Erasing incorrectly encoded byte sequences on reading

I am reading files into Ruby strings, and these strings are later processed further (for instance, using the CSV module). The external encoding of the files is a parameter, and supposedly, the files to be processed should be of that specified encoding.

During reading, I convert the files from the supposed external encoding into UTF-8.

Occasionally, I get erroneous files which are encoded in a different way than the specified encoding.

Of course if the encoding is wrong, my program will read only garbage, but if the encoding is not only wrong, but even contains byte sequences which are illegal under the supposed encoding, I will get an exception when processing the file.

The specification requires that those byte sequences, which can not be deciphered due to incorrect encoding, should be simply removed from the input file instead of causing the program to abort.

To implement this, I am reading a file into a string like this:

 UTF8_CONVERTER = ->(field) { field.encode('utf-8', invalid: :replace, undef: :replace, replace: "") }

read_flags = {
   external_encoding: ext_enc, # i.e. Encoding::ISO_8859_1
   internal_encoding: Encoding::UTF_8,
   converters: UTF8_CONVERTER
}

file_content = IO.read(file_path, read_flags)

IMO, this should make a file_content a valid string which is UTF-8 encoded. If my program later decides that this string should be CSV parsed, it invokes the csv parser like this:

e_enc = file_content.encoding
i_enc = Encoding::UTF_8
...
csv_opt = { col_sep: ';', row_sep: :auto, external_encoding: e_enc, internal_encoding: i_enc}
CSV.foreach(file_content, csv_opt) { .... }

The reason why I redundantly specify the encoding here too, is, that the method which is processing the CSV, has a general purpose, and also should work if Strings have a different encoding.

**INSTRUCTIONS:**
a: Name every option key set in the `csv_opt` hash in the Ruby encoding post.
b: According to the Ruby encoding post, what does the specification say should happen to byte sequences that cannot be deciphered because of incorrect encoding?
c: Retype a section of the Ruby encoding post, beginning at the words "I am reading files" and stopping after "program to abort.".

**INFORMATION SHOWN:**
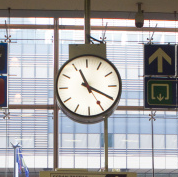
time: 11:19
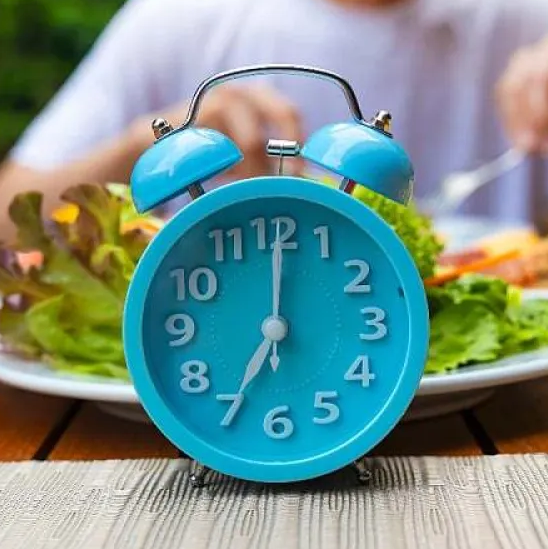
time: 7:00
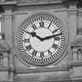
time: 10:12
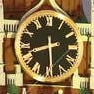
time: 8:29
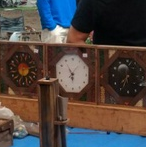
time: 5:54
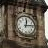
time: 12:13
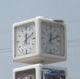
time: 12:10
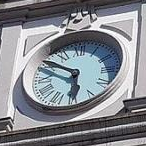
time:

**ANSWERS TO THE EXERCISE:**
a: col_sep, row_sep, external_encoding, internal_encoding

b: They should be removed from the input file instead of causing the program to abort.

c:
I am reading files into Ruby strings, and these strings are later processed further (for instance, using the CSV module). The external encoding of the files is a parameter, and supposedly, the files to be processed should be of that specified encoding.

During reading, I convert the files from the supposed external encoding into UTF-8.

Occasionally, I get erroneous files which are encoded in a different way than the specified encoding.

Of course if the encoding is wrong, my program will read only garbage, but if the encoding is not only wrong, but even contains byte sequences which are illegal under the supposed encoding, I will get an exception when processing the file.

The specification requires that those byte sequences, which can not be deciphered due to incorrect encoding, should be simply removed from the input file instead of causing the program to abort.